Enriched Cages

The GOOD news:

There are no longer laying hens in tiny ‘barren’ cages which restrict every aspect of their natural behaviour in the UK.

The BAD news:

However, millions of birds in are still kept in tiny barren cages in countries outside the EU community where we have no control over welfare. This makes it all the more important to support British farmers. (For more information on how you can make a difference to hen welfare and support British farmers, please look at our latest campaigns page.)
If you buy a processed food product manufactured from outside the EU you could inadvertently be eating eggs laid by battery caged hens kept in tiny cages. Always read food labels and purchase products which contain free range eggs, British where possible.

British hens and British farmers:

British farmers invested heavily to ensure they were compliant with the new Laying Hens Directive that came into force in 2012. This EU-wide Directive banned the use of barren battery cages and introduced the enriched or colony cage which is designed to hold up to 90 birds and give the hens more freedoms. These include:

  • Potential to nest – one end of the enriched cage has a small nesting area
  • Potential to roost – perches 3-4” high run along part of the cage
  • Potential to scratch – a small scratch area is provided with friable matter
  • Potential to stretch – the height and width of the cage allows for more freedom of movement

The enriched cage offers an improved environment over the barren battery cage, allowing them to perform the natural behaviours outlined above.

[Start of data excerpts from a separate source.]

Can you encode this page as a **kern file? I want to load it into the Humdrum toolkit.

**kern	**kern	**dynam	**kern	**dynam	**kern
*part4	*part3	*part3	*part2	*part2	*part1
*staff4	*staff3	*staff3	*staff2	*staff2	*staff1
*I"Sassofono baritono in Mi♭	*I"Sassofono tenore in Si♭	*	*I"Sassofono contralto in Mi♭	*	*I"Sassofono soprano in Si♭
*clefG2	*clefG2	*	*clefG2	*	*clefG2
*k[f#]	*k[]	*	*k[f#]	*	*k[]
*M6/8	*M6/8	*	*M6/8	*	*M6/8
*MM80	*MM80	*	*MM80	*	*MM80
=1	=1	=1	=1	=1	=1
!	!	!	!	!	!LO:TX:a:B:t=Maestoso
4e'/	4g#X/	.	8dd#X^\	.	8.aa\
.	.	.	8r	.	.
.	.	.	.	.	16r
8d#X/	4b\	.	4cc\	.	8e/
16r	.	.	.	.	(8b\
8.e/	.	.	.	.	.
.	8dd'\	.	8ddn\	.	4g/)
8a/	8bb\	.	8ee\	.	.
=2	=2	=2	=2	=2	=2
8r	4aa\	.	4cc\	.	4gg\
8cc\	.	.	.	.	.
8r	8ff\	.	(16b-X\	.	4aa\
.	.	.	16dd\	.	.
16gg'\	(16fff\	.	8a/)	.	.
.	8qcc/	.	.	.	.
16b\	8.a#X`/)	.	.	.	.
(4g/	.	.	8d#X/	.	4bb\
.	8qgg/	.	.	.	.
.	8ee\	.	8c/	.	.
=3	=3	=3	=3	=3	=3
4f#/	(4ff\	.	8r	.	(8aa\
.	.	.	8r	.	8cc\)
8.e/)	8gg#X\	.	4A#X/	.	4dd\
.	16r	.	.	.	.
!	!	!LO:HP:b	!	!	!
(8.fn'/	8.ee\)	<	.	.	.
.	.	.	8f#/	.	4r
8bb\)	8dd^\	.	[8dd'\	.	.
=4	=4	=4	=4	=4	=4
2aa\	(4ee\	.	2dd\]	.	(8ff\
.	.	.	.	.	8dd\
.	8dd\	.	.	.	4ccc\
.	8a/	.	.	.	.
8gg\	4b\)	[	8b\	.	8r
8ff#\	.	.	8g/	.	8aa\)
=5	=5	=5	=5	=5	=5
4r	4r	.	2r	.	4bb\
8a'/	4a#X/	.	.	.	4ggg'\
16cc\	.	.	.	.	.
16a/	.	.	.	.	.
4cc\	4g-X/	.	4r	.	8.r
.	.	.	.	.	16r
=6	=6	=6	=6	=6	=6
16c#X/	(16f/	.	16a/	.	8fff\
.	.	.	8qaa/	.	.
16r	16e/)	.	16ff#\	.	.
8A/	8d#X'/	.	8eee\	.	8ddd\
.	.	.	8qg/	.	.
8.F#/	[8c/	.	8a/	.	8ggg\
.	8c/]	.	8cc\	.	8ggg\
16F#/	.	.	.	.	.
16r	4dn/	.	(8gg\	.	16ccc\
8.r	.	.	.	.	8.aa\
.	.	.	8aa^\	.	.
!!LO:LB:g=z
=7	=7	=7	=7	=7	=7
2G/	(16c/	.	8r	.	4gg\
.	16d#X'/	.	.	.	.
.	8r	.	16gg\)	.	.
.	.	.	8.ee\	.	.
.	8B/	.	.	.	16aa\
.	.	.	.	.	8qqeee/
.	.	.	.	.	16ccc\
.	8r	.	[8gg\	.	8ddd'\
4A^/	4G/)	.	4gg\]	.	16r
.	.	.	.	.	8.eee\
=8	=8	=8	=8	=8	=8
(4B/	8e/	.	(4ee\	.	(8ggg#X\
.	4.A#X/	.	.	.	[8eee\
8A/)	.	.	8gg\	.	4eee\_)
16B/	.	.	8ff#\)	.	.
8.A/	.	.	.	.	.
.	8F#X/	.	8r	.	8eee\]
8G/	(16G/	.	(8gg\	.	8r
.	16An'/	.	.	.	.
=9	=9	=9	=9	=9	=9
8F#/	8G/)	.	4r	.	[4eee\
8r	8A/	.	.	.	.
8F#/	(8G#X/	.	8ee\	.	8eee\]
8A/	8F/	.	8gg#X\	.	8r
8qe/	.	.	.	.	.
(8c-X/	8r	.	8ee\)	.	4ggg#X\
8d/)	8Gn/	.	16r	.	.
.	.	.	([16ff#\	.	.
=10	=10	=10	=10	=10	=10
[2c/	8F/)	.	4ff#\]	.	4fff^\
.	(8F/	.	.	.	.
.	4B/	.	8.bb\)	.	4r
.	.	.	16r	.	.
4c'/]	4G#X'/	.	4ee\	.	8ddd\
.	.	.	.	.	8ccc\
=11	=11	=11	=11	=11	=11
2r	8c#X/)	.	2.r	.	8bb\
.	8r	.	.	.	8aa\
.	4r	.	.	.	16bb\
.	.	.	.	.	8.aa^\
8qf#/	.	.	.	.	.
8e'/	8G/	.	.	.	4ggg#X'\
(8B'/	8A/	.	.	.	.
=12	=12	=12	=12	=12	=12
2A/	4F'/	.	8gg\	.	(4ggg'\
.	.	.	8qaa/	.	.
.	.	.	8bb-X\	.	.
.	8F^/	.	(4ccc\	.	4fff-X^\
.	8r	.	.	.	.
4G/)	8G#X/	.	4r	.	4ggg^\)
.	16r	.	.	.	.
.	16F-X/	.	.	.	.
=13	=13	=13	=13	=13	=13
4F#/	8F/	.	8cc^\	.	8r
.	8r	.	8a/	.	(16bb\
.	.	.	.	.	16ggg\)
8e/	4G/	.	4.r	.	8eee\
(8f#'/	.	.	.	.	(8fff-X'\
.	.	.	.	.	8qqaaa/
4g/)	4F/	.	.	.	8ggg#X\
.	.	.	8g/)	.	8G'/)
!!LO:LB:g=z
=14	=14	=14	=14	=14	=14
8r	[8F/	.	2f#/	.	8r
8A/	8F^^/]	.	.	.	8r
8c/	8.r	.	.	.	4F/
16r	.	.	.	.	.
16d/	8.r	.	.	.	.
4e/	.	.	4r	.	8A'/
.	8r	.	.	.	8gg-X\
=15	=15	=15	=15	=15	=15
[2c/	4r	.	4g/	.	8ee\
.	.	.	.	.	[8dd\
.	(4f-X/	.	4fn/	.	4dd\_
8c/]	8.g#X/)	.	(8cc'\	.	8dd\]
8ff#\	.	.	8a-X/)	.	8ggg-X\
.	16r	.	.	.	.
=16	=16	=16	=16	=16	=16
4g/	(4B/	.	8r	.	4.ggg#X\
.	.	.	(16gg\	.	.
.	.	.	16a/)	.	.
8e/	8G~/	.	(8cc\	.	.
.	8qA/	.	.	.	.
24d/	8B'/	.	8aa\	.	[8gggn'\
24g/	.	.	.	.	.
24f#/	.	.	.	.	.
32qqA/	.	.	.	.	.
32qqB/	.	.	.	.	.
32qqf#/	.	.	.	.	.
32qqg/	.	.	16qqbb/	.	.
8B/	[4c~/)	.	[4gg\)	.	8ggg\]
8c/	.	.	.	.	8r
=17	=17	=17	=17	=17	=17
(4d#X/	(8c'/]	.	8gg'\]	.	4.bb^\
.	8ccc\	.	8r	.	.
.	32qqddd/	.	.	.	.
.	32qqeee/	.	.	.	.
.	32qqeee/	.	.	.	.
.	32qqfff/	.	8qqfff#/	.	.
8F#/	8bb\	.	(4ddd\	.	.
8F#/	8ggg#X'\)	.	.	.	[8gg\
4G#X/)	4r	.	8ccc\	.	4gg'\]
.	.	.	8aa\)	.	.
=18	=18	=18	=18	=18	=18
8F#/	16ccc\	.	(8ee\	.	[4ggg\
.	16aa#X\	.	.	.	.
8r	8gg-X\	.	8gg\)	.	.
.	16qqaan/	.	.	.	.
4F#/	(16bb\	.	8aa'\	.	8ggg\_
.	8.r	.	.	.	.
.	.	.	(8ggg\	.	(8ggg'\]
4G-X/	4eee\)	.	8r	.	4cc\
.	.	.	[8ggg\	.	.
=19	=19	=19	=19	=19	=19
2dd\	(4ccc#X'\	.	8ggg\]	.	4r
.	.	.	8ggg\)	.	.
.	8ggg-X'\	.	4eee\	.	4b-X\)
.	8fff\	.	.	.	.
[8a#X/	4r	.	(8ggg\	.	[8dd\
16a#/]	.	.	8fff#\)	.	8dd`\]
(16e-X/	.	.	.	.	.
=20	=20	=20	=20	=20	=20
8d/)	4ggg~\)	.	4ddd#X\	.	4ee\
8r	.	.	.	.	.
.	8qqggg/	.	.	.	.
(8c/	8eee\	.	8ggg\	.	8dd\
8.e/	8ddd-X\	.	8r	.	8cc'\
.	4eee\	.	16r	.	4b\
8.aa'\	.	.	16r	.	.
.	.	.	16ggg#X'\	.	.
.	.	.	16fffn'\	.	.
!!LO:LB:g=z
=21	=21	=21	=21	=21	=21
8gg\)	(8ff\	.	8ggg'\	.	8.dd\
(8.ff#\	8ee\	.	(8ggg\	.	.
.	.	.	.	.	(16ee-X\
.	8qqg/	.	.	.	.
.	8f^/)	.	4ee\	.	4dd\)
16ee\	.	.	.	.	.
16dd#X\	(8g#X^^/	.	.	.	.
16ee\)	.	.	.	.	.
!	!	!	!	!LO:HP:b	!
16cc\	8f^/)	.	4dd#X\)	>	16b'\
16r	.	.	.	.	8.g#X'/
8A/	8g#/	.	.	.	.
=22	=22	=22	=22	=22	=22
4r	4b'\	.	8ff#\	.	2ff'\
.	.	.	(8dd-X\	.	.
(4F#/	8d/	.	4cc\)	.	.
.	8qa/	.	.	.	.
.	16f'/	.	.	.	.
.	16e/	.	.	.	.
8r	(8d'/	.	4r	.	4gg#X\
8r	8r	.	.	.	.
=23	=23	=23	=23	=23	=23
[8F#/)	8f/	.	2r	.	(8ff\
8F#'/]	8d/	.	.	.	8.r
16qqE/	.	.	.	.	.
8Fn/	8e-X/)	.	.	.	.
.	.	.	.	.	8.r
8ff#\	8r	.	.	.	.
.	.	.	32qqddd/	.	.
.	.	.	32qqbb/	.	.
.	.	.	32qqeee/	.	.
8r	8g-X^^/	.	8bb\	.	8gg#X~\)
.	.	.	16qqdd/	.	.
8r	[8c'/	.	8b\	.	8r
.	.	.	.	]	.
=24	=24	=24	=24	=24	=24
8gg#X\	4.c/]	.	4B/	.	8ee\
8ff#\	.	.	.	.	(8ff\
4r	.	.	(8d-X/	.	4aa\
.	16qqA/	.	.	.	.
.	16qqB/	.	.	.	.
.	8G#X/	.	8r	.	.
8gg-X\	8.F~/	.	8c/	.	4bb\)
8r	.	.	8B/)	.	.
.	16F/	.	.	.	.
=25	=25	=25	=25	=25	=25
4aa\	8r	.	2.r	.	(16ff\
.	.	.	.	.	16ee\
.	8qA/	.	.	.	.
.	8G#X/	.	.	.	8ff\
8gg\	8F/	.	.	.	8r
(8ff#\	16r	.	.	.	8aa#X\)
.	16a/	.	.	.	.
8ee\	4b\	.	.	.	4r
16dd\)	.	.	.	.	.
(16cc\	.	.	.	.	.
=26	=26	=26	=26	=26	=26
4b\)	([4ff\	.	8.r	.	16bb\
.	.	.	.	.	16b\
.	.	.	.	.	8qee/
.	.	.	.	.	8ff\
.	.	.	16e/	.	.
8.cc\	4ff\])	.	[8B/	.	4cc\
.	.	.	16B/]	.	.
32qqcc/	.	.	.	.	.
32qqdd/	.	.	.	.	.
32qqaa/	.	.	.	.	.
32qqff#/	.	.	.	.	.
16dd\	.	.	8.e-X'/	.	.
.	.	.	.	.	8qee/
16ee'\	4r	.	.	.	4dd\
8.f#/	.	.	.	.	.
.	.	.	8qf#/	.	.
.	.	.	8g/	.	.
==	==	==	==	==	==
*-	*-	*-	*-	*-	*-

Ultimately, we would like all laying hens to be given access outdoors and be kept in small free range flocks with good enrichment on the range, such as woodland or other shelter together with a stimulating environment. By educating consumers about how they can support hen welfare, we also indirectly encourage farmers to invest in this type of small scale, free range system.

However, where there is a continuing demand for caged eggs, we would far rather they are produced in the UK than imported from countries where we may not have control over welfare. Help us to help farmers produce the eggs we want to eat. Buy British Free Range Eggs.